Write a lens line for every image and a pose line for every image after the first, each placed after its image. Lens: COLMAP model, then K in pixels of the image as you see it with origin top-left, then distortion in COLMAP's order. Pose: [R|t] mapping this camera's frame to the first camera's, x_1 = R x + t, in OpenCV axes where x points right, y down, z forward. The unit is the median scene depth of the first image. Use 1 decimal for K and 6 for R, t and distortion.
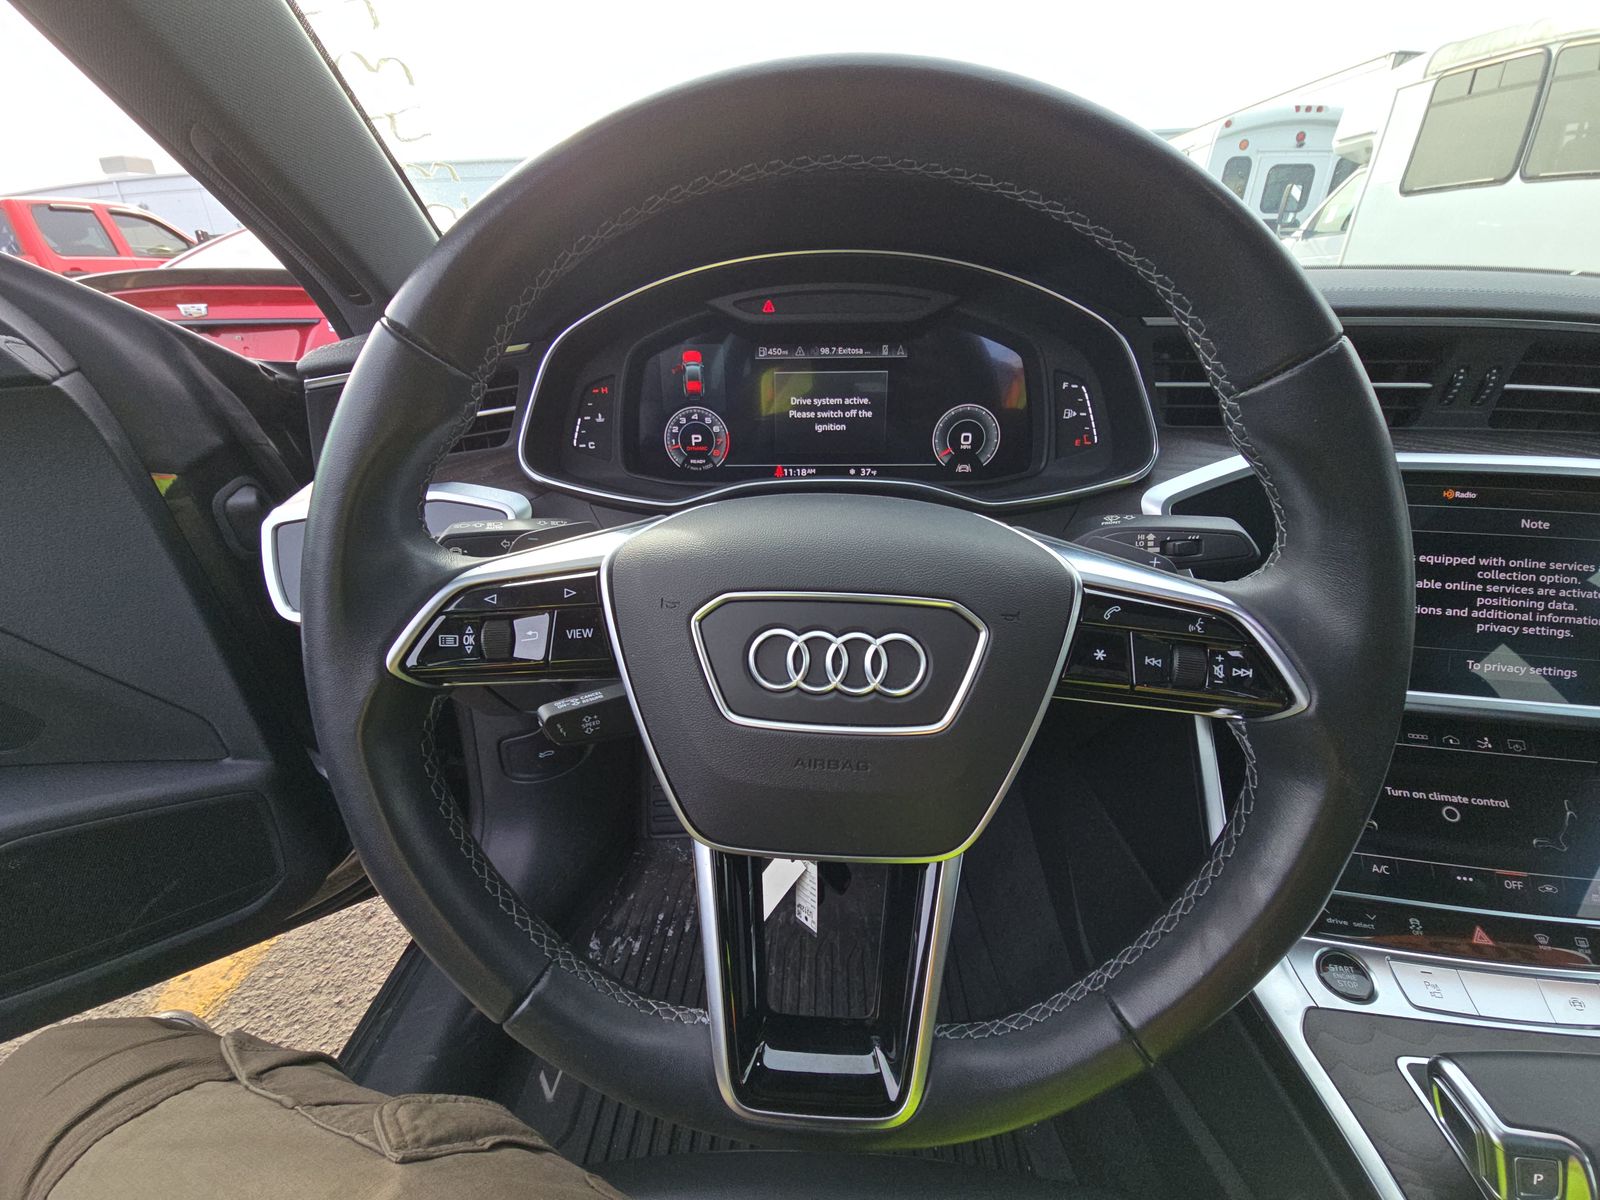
lens RADIAL K [[651.9, 0, 800.0], [0, 651.9, 600.0], [0, 0, 1]] dist [0.006331, -0.009520]
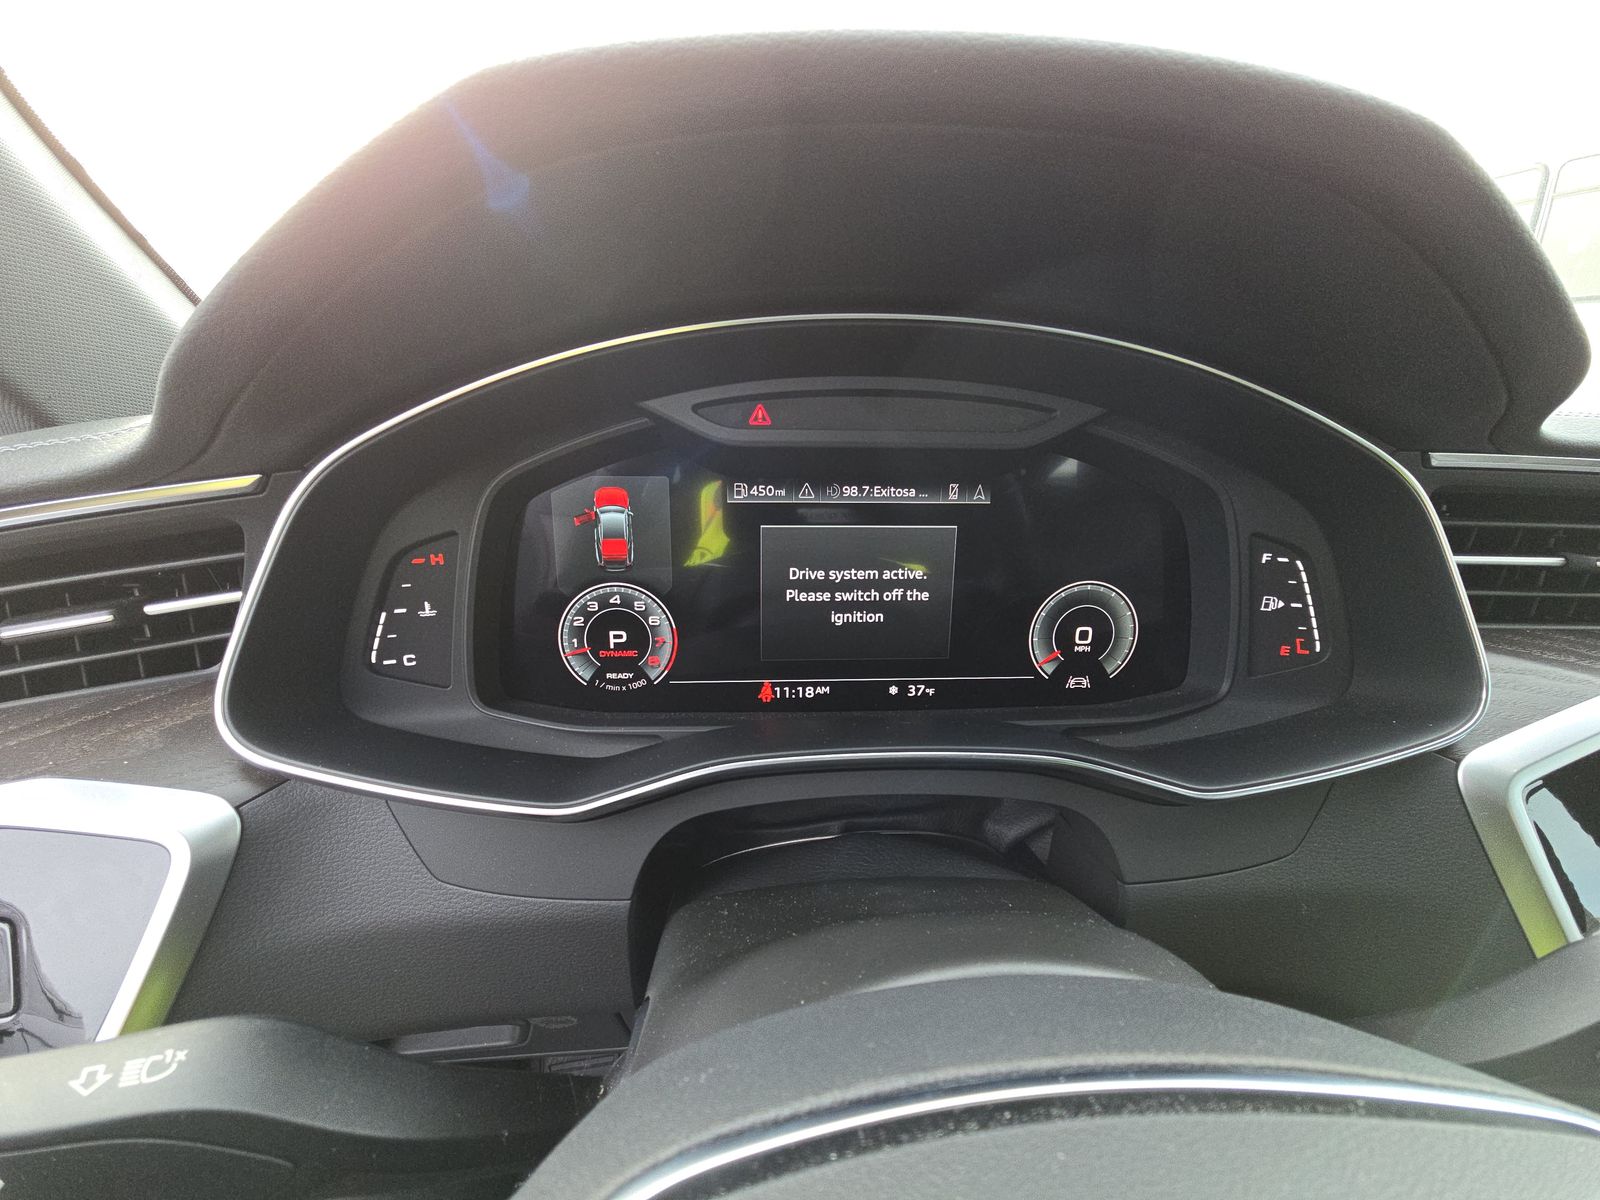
lens RADIAL K [[651.9, 0, 800.0], [0, 651.9, 600.0], [0, 0, 1]] dist [0.006331, -0.009520]
pose [[0.992898, -0.004762, 0.118872, -0.073985], [0.022512, 0.988667, -0.148429, -0.202083], [-0.116818, 0.150051, 0.981753, 0.453646]]
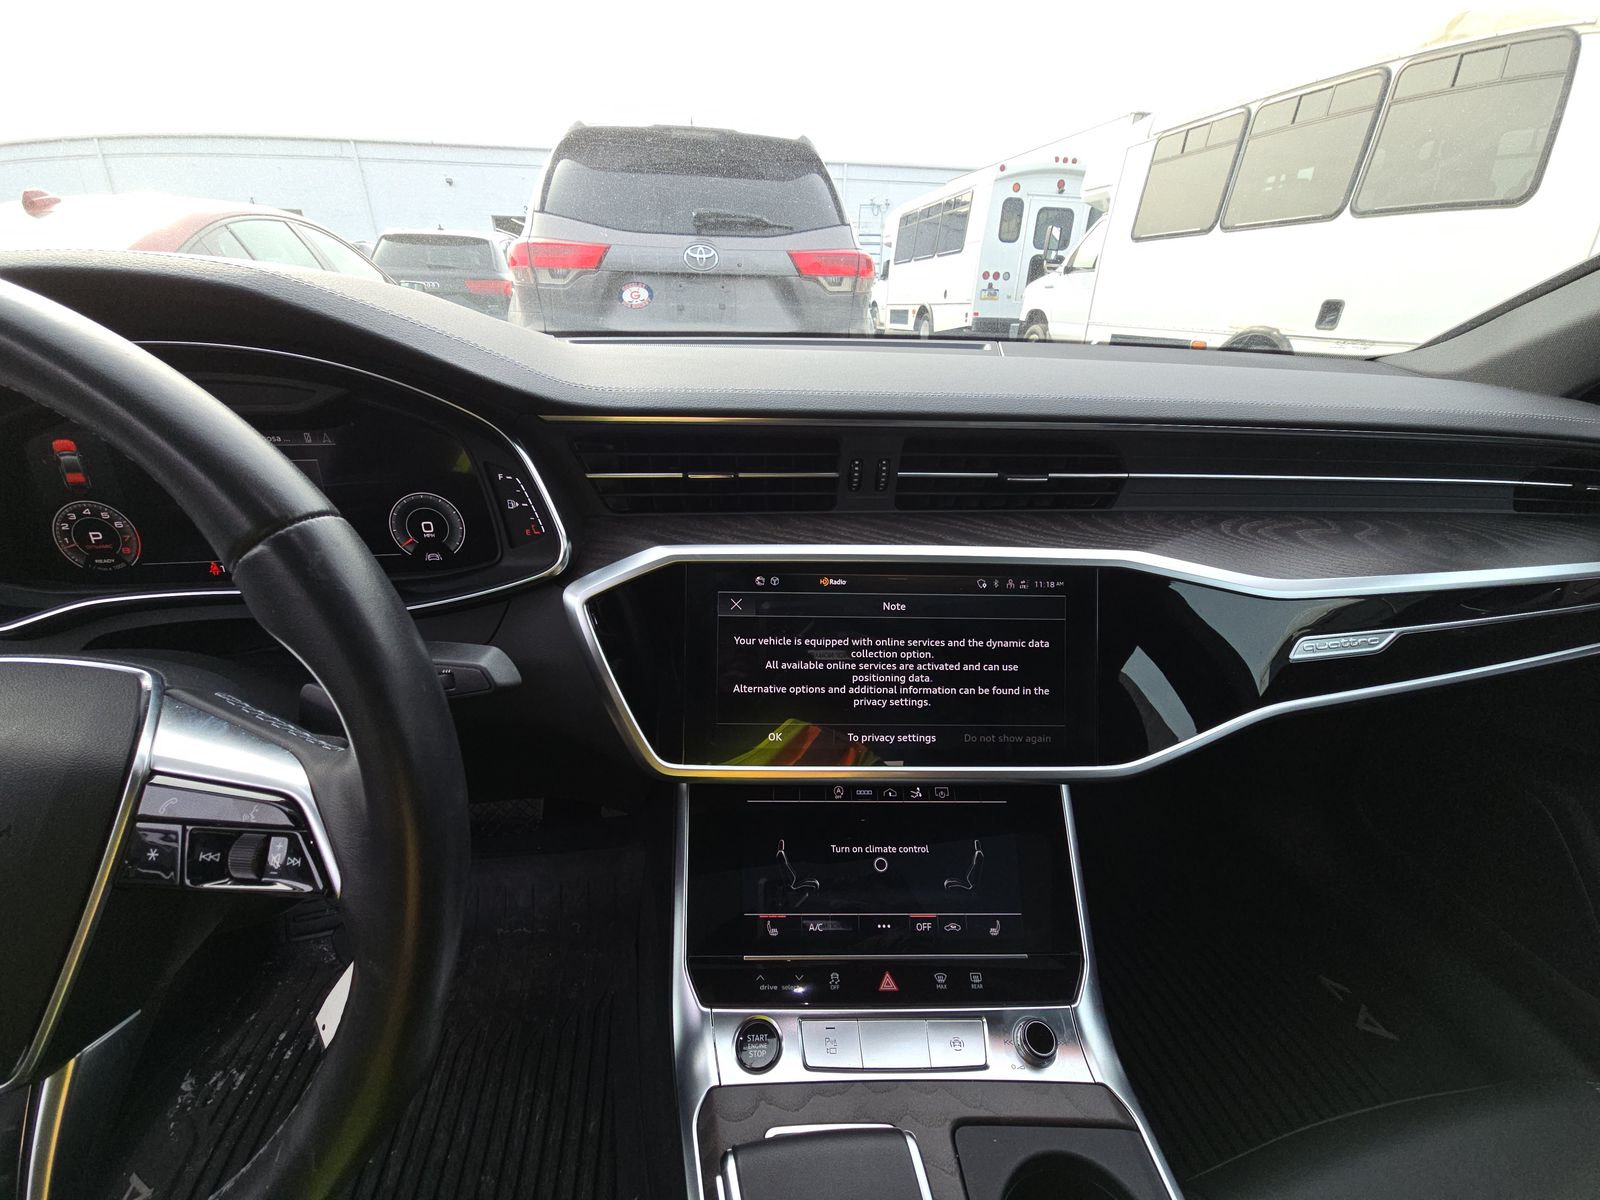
lens RADIAL K [[651.9, 0, 800.0], [0, 651.9, 600.0], [0, 0, 1]] dist [0.006331, -0.009520]
pose [[0.972848, -0.059103, 0.223771, 0.578432], [0.062065, 0.998053, -0.006224, -0.104353], [-0.222967, 0.019943, 0.974622, -0.045567]]
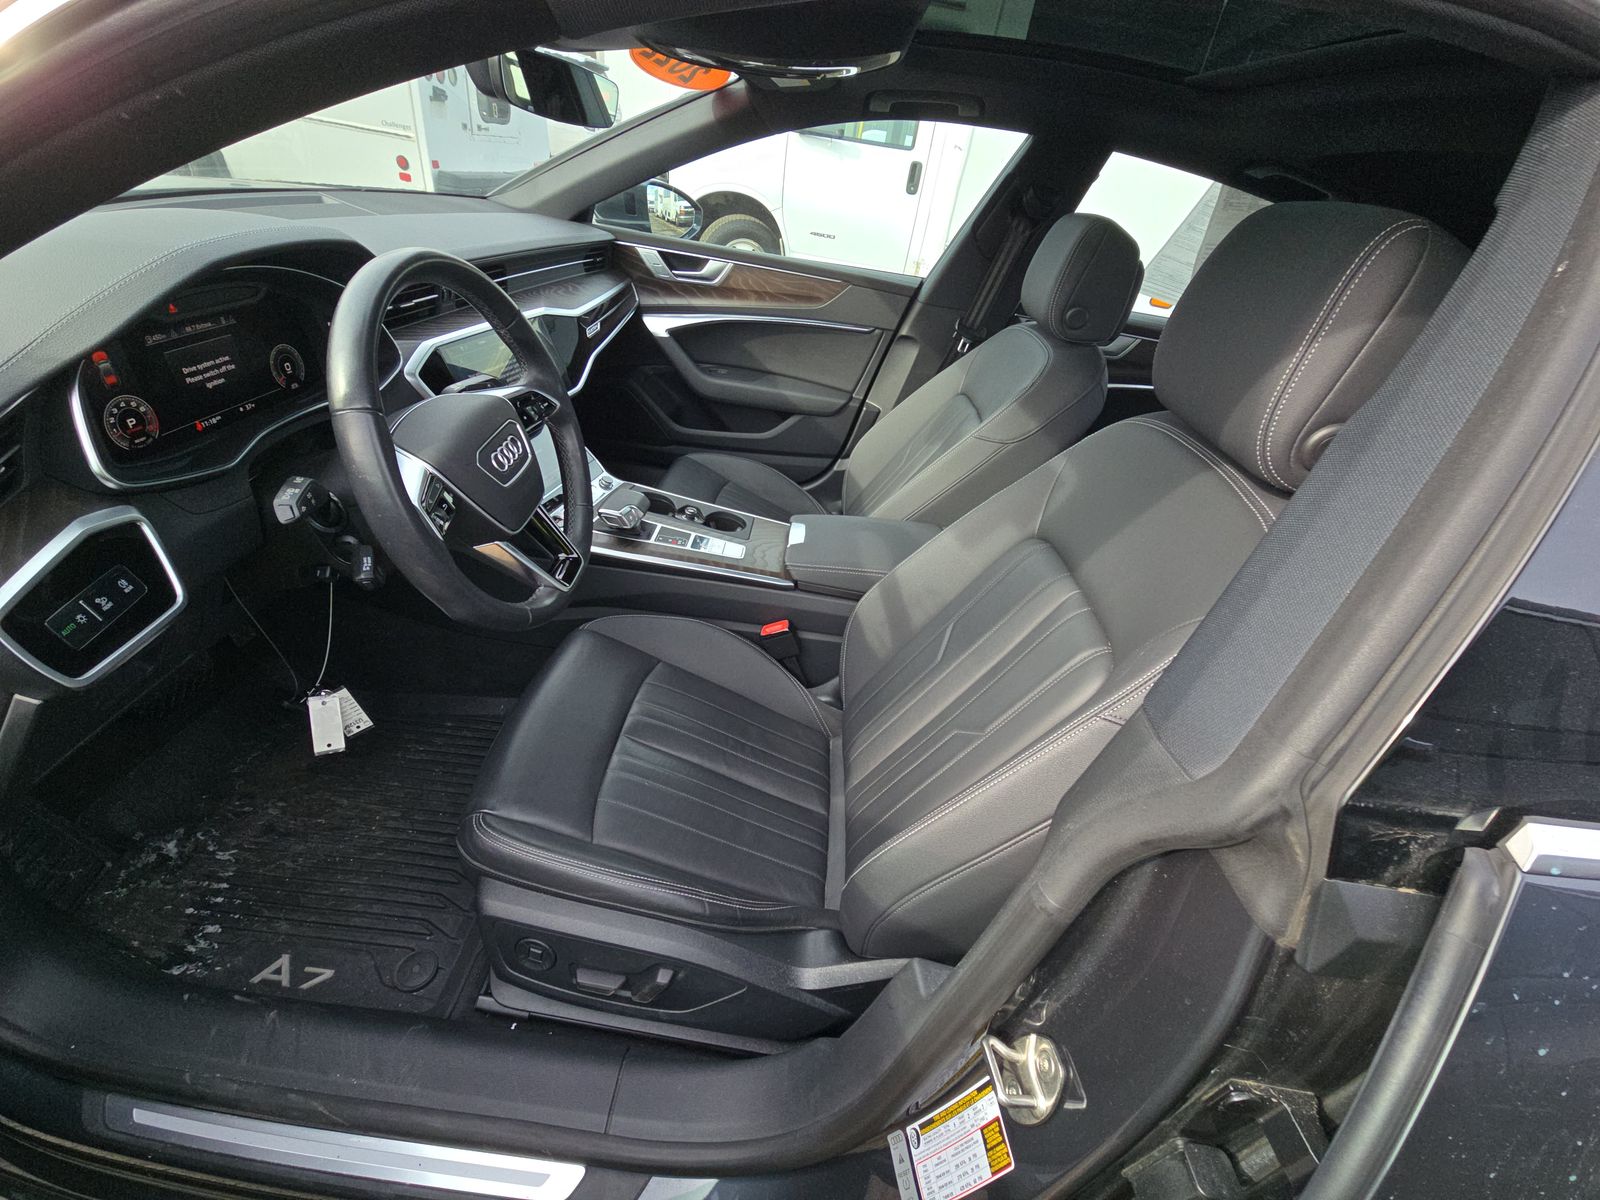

● Task to complete
Copy out every line of the records above word for word, leaving out the pictures.

● Task answer
Write a lens line for every image and a pose line for every image after the first, each placed after its image. Lens: COLMAP model, then K in pixels of the image as you see it with origin top-left, then distortion in COLMAP's order. Pose: [R|t] mapping this camera's frame to the first camera's, x_1 = R x + t, in OpenCV axes where x points right, y down, z forward. The unit is the median scene depth of the first image. Use 1 decimal for K and 6 for R, t and distortion.
lens RADIAL K [[651.9, 0, 800.0], [0, 651.9, 600.0], [0, 0, 1]] dist [0.006331, -0.009520]
lens RADIAL K [[651.9, 0, 800.0], [0, 651.9, 600.0], [0, 0, 1]] dist [0.006331, -0.009520]
pose [[0.992898, -0.004762, 0.118872, -0.073985], [0.022512, 0.988667, -0.148429, -0.202083], [-0.116818, 0.150051, 0.981753, 0.453646]]
lens RADIAL K [[651.9, 0, 800.0], [0, 651.9, 600.0], [0, 0, 1]] dist [0.006331, -0.009520]
pose [[0.972848, -0.059103, 0.223771, 0.578432], [0.062065, 0.998053, -0.006224, -0.104353], [-0.222967, 0.019943, 0.974622, -0.045567]]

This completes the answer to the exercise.